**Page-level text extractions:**
=== Section Start ===

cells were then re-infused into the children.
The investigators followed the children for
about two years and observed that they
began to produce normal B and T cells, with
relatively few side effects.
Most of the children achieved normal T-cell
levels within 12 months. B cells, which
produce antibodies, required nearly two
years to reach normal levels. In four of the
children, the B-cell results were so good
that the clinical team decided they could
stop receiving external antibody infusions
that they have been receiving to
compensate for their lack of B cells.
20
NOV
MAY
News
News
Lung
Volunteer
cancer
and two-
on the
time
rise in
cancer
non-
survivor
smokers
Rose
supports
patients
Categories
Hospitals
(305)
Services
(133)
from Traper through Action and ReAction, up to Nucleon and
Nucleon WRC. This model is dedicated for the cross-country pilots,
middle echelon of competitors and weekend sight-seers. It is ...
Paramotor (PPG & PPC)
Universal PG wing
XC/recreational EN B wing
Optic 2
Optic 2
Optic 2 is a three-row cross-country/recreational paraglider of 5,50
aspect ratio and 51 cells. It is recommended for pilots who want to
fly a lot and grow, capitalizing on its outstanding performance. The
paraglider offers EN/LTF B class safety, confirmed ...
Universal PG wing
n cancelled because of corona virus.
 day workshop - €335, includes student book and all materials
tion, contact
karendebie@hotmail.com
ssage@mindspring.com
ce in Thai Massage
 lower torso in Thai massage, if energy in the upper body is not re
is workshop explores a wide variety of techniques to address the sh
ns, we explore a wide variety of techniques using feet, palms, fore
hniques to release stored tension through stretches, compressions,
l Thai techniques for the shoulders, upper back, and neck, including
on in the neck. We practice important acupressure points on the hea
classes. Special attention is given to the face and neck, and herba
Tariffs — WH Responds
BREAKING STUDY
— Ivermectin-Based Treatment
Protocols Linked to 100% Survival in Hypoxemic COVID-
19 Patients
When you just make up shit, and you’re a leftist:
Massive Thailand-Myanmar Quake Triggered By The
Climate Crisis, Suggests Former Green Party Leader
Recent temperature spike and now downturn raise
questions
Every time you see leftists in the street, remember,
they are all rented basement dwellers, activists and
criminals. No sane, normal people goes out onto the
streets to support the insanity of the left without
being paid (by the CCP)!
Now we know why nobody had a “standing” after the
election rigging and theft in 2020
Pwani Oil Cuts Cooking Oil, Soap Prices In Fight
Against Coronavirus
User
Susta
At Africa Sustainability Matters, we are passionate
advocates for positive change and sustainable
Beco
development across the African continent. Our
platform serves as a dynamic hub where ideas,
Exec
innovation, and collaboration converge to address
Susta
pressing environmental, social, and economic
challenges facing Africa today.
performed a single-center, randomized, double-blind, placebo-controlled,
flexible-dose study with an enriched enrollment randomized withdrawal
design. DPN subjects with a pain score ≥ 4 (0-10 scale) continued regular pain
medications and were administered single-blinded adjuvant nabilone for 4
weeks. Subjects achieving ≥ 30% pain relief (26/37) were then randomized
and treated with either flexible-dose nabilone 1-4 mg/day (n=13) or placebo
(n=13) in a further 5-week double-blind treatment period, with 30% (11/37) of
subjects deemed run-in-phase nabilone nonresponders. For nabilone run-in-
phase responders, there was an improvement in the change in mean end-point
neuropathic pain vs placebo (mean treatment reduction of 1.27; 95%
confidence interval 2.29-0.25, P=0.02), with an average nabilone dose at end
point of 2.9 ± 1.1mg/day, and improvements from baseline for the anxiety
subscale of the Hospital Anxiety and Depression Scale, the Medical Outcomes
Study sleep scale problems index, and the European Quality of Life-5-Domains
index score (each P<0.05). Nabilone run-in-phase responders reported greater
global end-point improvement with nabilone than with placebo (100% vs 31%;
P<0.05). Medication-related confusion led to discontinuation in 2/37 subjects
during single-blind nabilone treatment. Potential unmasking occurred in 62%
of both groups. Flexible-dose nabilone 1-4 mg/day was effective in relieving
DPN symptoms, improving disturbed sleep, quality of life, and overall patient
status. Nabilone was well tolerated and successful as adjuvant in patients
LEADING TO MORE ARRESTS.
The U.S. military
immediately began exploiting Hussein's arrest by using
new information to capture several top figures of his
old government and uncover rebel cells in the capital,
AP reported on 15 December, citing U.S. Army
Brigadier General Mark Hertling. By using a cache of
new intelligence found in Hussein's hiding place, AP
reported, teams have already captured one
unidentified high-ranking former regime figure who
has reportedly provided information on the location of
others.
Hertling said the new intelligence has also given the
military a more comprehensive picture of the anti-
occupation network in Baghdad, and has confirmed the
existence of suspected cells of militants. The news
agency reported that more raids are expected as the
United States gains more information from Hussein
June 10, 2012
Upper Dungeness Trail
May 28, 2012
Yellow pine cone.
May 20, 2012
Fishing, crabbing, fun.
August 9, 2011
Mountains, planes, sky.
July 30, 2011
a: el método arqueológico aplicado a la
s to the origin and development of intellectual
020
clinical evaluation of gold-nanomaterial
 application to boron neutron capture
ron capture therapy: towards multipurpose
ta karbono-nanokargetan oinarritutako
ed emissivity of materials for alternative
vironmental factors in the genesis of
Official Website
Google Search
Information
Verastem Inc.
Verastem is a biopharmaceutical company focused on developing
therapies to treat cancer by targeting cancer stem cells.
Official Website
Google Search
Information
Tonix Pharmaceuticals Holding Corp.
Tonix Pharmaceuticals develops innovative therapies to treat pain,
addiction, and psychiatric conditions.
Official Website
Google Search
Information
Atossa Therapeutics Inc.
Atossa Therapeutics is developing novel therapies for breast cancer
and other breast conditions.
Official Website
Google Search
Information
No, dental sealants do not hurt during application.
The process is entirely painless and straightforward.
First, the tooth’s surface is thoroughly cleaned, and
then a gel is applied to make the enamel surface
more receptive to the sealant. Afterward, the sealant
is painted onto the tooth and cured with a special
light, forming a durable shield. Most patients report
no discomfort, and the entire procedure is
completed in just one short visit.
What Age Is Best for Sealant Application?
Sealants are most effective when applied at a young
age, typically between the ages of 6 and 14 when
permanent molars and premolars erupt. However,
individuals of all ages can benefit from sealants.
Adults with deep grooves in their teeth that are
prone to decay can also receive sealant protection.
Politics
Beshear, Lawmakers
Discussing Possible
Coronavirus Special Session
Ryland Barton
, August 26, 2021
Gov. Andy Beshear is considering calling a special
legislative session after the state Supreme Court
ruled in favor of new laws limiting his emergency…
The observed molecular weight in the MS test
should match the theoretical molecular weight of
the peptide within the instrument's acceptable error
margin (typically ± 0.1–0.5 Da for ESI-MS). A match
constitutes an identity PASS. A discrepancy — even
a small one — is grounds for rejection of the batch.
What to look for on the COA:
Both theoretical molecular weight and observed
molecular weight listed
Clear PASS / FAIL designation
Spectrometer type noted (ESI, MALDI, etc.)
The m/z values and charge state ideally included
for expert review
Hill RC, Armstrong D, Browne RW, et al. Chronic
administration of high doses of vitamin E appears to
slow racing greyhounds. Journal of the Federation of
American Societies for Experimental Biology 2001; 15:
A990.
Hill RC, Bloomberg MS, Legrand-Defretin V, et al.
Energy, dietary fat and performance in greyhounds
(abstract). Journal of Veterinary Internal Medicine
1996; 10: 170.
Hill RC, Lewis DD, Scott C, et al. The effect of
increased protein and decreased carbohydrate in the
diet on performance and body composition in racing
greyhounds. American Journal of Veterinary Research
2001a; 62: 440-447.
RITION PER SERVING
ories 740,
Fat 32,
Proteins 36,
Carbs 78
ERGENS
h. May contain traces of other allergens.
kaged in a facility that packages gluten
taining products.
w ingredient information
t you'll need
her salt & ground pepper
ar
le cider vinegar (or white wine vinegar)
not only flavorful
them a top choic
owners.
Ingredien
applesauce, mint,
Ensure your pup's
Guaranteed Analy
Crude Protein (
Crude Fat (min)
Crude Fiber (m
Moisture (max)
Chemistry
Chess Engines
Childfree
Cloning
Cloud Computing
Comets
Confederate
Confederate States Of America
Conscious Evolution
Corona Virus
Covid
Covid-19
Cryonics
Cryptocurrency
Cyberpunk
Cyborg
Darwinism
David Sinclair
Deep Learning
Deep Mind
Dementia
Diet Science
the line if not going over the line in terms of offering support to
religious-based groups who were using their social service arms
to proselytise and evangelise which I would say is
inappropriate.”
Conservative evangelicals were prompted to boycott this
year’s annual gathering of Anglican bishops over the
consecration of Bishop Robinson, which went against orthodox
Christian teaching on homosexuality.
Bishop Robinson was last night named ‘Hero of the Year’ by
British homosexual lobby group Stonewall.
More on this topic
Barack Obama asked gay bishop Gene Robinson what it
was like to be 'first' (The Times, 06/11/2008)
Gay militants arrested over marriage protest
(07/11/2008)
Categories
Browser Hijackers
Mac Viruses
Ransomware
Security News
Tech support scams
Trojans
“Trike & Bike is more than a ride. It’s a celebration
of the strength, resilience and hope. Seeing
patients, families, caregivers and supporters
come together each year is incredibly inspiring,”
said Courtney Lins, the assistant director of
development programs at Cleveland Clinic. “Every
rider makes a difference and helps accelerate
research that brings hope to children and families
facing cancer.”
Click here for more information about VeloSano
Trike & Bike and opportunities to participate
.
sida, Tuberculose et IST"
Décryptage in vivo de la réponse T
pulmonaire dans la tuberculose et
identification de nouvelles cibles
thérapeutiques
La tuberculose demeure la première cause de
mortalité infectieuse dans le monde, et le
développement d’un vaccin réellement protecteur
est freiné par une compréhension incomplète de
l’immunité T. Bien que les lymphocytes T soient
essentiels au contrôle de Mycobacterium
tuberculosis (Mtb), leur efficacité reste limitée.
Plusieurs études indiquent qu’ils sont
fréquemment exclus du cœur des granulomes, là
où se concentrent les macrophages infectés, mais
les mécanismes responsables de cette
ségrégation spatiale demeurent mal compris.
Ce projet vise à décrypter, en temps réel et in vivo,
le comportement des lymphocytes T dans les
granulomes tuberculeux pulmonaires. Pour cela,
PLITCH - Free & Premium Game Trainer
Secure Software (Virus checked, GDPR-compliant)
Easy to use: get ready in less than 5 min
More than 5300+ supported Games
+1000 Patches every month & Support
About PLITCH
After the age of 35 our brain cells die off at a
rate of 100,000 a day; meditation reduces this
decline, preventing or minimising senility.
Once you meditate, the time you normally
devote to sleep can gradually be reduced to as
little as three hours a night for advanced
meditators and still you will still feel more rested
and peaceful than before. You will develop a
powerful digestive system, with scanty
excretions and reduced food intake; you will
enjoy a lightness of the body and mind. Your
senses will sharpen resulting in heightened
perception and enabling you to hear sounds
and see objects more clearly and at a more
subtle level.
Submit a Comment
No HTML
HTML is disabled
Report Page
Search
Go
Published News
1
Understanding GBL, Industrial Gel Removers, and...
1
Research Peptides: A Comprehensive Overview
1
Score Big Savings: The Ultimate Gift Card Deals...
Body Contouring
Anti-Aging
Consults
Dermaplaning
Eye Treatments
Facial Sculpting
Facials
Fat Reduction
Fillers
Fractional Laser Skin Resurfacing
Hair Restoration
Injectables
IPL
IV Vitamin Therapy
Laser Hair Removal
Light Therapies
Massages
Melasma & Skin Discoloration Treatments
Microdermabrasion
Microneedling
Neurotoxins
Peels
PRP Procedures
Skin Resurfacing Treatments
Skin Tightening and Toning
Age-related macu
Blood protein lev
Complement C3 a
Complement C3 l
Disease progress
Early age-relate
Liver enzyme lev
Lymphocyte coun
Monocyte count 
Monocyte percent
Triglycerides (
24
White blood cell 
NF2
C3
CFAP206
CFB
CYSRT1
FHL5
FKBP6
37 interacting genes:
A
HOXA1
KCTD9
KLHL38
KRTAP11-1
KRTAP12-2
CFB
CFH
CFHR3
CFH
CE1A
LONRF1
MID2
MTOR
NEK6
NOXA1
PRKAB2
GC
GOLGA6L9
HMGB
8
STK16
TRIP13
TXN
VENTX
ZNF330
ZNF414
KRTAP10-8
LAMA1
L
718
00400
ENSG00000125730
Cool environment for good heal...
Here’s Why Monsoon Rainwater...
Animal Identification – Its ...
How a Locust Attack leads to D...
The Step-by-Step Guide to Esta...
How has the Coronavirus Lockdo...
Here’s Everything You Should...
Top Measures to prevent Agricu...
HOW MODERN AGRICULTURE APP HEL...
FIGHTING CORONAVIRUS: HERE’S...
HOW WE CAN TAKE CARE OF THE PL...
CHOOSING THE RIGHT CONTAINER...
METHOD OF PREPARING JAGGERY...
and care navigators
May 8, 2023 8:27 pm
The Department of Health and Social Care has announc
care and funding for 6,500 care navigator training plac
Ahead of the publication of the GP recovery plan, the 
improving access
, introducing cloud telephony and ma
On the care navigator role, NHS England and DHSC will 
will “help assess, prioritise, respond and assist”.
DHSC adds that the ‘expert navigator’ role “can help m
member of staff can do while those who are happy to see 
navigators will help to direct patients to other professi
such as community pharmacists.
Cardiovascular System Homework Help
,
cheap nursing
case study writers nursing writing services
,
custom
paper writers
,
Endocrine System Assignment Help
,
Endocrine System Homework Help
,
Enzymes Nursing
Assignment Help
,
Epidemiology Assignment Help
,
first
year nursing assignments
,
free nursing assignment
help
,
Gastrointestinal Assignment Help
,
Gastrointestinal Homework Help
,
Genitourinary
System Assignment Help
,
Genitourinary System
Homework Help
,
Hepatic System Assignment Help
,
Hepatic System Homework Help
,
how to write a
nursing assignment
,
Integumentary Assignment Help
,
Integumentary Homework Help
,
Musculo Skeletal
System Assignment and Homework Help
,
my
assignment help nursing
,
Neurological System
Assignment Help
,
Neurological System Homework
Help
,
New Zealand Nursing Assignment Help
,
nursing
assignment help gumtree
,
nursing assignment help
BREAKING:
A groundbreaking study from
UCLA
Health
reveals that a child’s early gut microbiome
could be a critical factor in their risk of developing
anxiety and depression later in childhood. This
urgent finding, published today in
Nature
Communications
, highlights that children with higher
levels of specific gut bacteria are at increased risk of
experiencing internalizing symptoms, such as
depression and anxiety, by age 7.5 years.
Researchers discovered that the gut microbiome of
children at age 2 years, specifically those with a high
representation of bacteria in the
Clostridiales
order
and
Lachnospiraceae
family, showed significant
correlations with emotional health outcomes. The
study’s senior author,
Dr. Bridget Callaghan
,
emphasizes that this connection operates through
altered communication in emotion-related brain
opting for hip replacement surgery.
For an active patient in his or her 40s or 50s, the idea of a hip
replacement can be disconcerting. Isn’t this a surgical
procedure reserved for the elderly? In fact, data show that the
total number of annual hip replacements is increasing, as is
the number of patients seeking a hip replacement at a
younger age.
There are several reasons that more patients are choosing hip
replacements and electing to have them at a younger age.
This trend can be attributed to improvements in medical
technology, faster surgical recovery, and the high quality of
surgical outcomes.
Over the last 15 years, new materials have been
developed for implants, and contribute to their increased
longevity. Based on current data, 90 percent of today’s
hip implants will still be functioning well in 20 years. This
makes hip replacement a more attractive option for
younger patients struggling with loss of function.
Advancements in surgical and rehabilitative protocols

=== Section End ===

**What is expected:** The answer must be one number: how many lines in the records above contain "symptoms".

**Response:** 2